St. Ignatius Loyola
Time Period:
1491-1556
Feast Day:
July 31
Title/Attributes:
Confessor, Founder
Location of Relic:
Back Right Reliquary - Left Section
Type of Relic:
From the bone and cassock

Íñigo (Ignatius) López de Loyola was born in the family castle of Loyola in Azpeitia, in the Basque province, Spain, to a noble family in 1491.
In keeping with family tradition, Ignatius became a soldier. He was a great warrior and was looking to make a career out of it, until he was wounded in the leg by a cannonball during a siege of Pampeluna. Ignatius was devasted and had a long road of recovery ahead of him. During his recovery, Ignatius was distraught and didn’t know what he was going to do with his life, if he couldn’t be a solider.
Ignatius picked up a few books while recovering and read the Life of Christ and the lives of the saints. He underwent a remarkable conversion and new found zeal and purpose for life.
By 1522, he was absolutely determined to become a saint, leaving the family castle and embarking on a pilgrimage to the Benedictine monastery of Montserrat. There he confessed his sins, and dressed in sackcloth, and placed his sword on the altar of the Blessed Virgin, to whom he dedicated himself as a knight.
Living for a time in a cave, he developed rapidly in the spiritual life and began work on his masterpiece, the famed Spiritual Exercises. He left Manresa in 1523 and went to Rome and then Jerusalem, where he lived entirely on alms and worked to covert local Muslims. At the urging of the Franciscans, who were quite concerned for Ignatius’ life, he retuned to Barcelona. Deciding that he needed to be better educated in order to aid others properly. Ignatius spent the next eleven years in the study, at Alcala, Salamanca, and Paris. On March 14, 1534, he received a master of arts degree.
During this time, Ignatius gathered around him a group of followers who sought to join him in his spiritual quest.
On August 15, 1534, in the chapel of the Benedictine monastery of Paris, they each took vows of poverty and chastity, with the special hope of missionary pilgrimages to the Holy Land, with particular obedience to the Holy See. This moment witnessed the Society of Jesus, the Jesuits.
They went to Italy and were ordained in 1537, but it was soon clear that a pilgrimage was impossible. They thus presented themselves to the Holy Father and offered their services. Pope Paul III immediately saw their potential and gave oral approval for the order in 1539. Formal approbation came in 1540 through the formula instituted in the bull Regimini Militantis Ecclesiae. Ignatius was elected the first general of the order, receiving the first solemn procession on April 22, 1541.

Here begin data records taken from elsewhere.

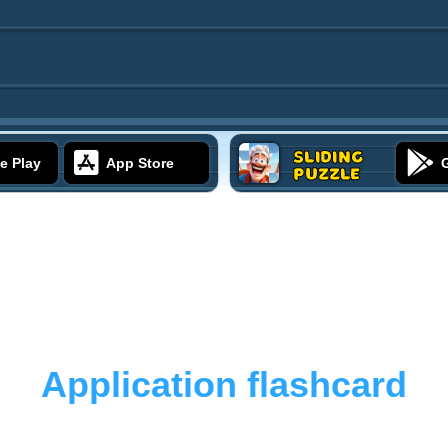
Sliding
e Play
App Store
Puzzle
Application flashcard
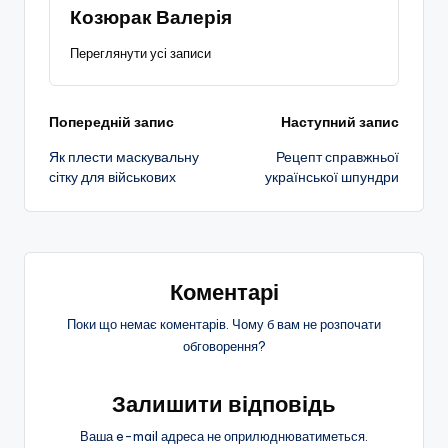
Козюрак Валерія
Переглянути усі записи
Навігація
Попередній запис
Наступний запис
Як плести маскувальну
Рецепт справжньої
по
сітку для військових
української шпундри
запису
Коментарі
Поки що немає коментарів. Чому б вам не розпочати
обговорення?
Залишити відповідь
Ваша e-mail адреса не оприлюднюватиметься.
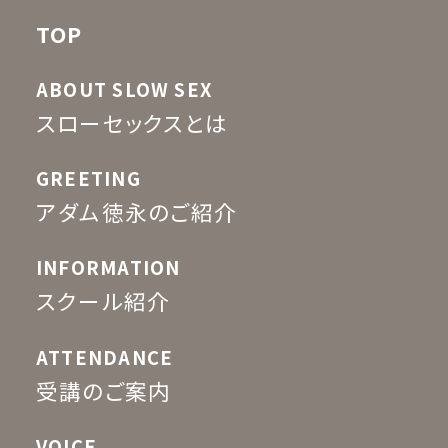
TOP
ABOUT SLOW SEX
スローセックスとは
GREETING
アダム徳永のご紹介
INFORMATION
スクール紹介
ATTENDANCE
受講のご案内
VOICE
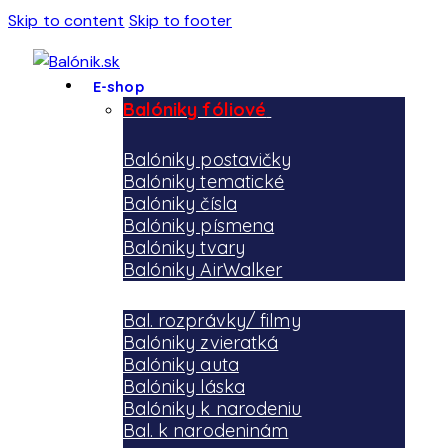
Skip to content
Skip to footer
E-shop
Balóniky fóliové
Balóniky postavičky
Balóniky tematické
Balóniky čísla
Balóniky písmena
Balóniky tvary
Balóniky AirWalker
Bal. rozprávky/ filmy
Balóniky zvieratká
Balóniky auta
Balóniky láska
Balóniky k narodeniu
Bal. k narodeninám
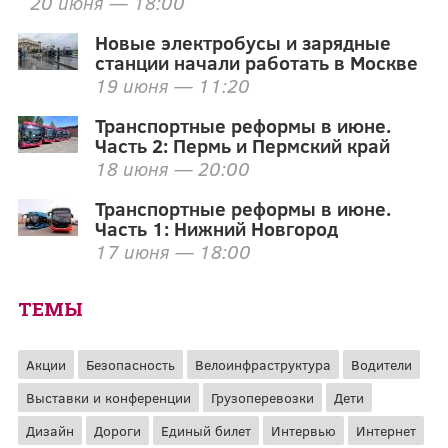
20 июня — 18:00
Новые электробусы и зарядные
станции начали работать в Москве
19 июня — 11:20
Транспортные реформы в июне.
Часть 2: Пермь и Пермский край
18 июня — 20:00
Транспортные реформы в июне.
Часть 1: Нижний Новгород
17 июня — 18:00
ТЕМЫ
Акции
Безопасность
Велоинфраструктура
Водители
Выставки и конференции
Грузоперевозки
Дети
Дизайн
Дороги
Единый билет
Интервью
Интернет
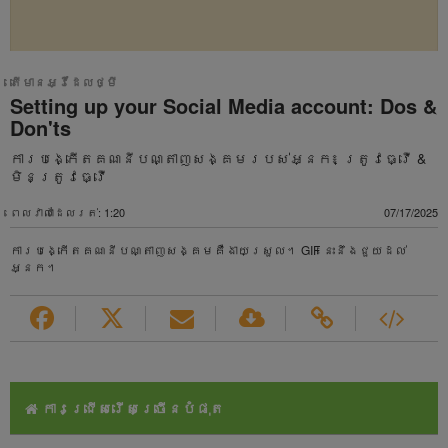
តើមានអ្វីដែលថ្មី
Setting up your Social Media account: Dos &
Don'ts
ការបង្កើតគណនីបណ្តាញសង្គមរបស់អ្នក៖ ត្រូវធ្វើ &
មិនត្រូវធ្វើ
ពេលវាលាដែលរត់: 1:20
07/17/2025
ការបង្កើតគណនីបណ្តាញសង្គមគឺងាយស្រួល។ GIF នេះនឹងជួយដល់
អ្នក។
ការជ្រើសរើសច្រើនបំផុត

The rest of his live was devoted to advancing the cause of the society. He drew up the constitution of the order from 1547-1550, founded the Roman College and started the German College in Rome to prepare preists for the effort of recovering German regions that had been lost to Protestantism.
Ignatius was responsible for creating one of the most unique and significant religious orders in the history of the Church. The Jesuits proved a bold, innovative community, which stressed its devotion to the Holy See, brilliantly educated and spiritually developed priests, and showed concern for the missionary endeavors of the faith.
Ignatius was also responsible for the Spiritual Exercises, a profound set of meditations and rules intended to foster spiritual development.
Ignatius died in Rome on July 31, 1556 and is declared the patron of all spiritual exercises.